安全は予測から始まる KY活動で築くゼロ災害現場

KY(危険予知)活動は、作業開始前に現場に潜む危険要素を特定し、事故を未然に防ぐための重要な取り組みです。

一人ひとりが危険に対する感受性を高めることで、不安全行動や不安全状態をなくし、ゼロ災害を目指します。

 

◇危険を視覚化し共有する「4ラウンド法」の進め方

KY活動の代表的な手法である「4ラウンド法」は、チームで対話しながらステップを踏んで進めます。

まず、現状の把握として「どんな危険が潜んでいるか」を出し合い、次にその中から特に重要な危険要因を特定します。

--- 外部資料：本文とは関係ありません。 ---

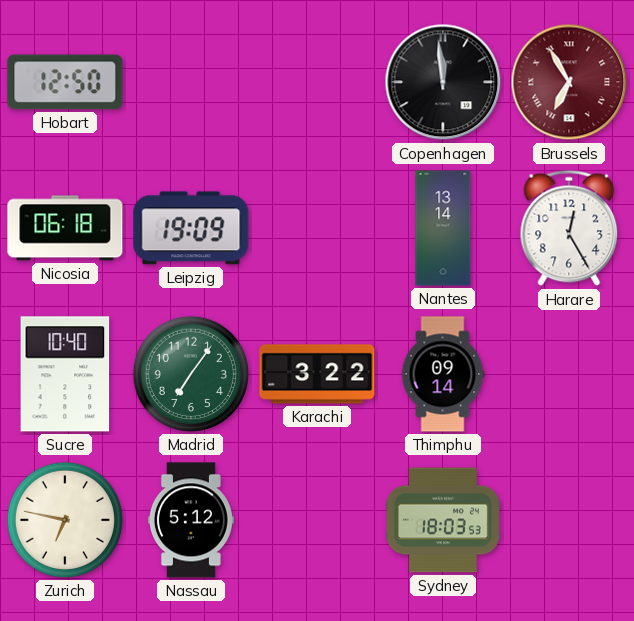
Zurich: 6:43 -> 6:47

続いて、それに対する具体的な対策を立案し、最終的に「私たちはこうする」という重点実施項目を指差唱和などで共有します。

このプロセスにより、チーム全体の共通認識として安全に関する共通認識が形成され、作業員の安全意識を引き上げることが可能になります。

 

◇良好なコミュニケーションが育む「自律的な安全文化」

KY活動を形骸化させず、実効性を高める鍵は現場のコミュニケーションにあります。

一方的な指示にとどまらず、若手からベテランまでが率直に意見を出し合える環境が、隠れたリスクの早期発見につながります。

毎日の積み重ねが「自分の身は自分で守る」という自律的な姿勢を育て、結果としてヒヤリハットの削減や、重大な労働災害の防止に直結します。

安全を他人事ではなく「自分たちの課題」として捉え、互いに声を掛け合う風土を築くことこそが、強固な安全対策となり、信頼される現場づくりへの第一歩となります。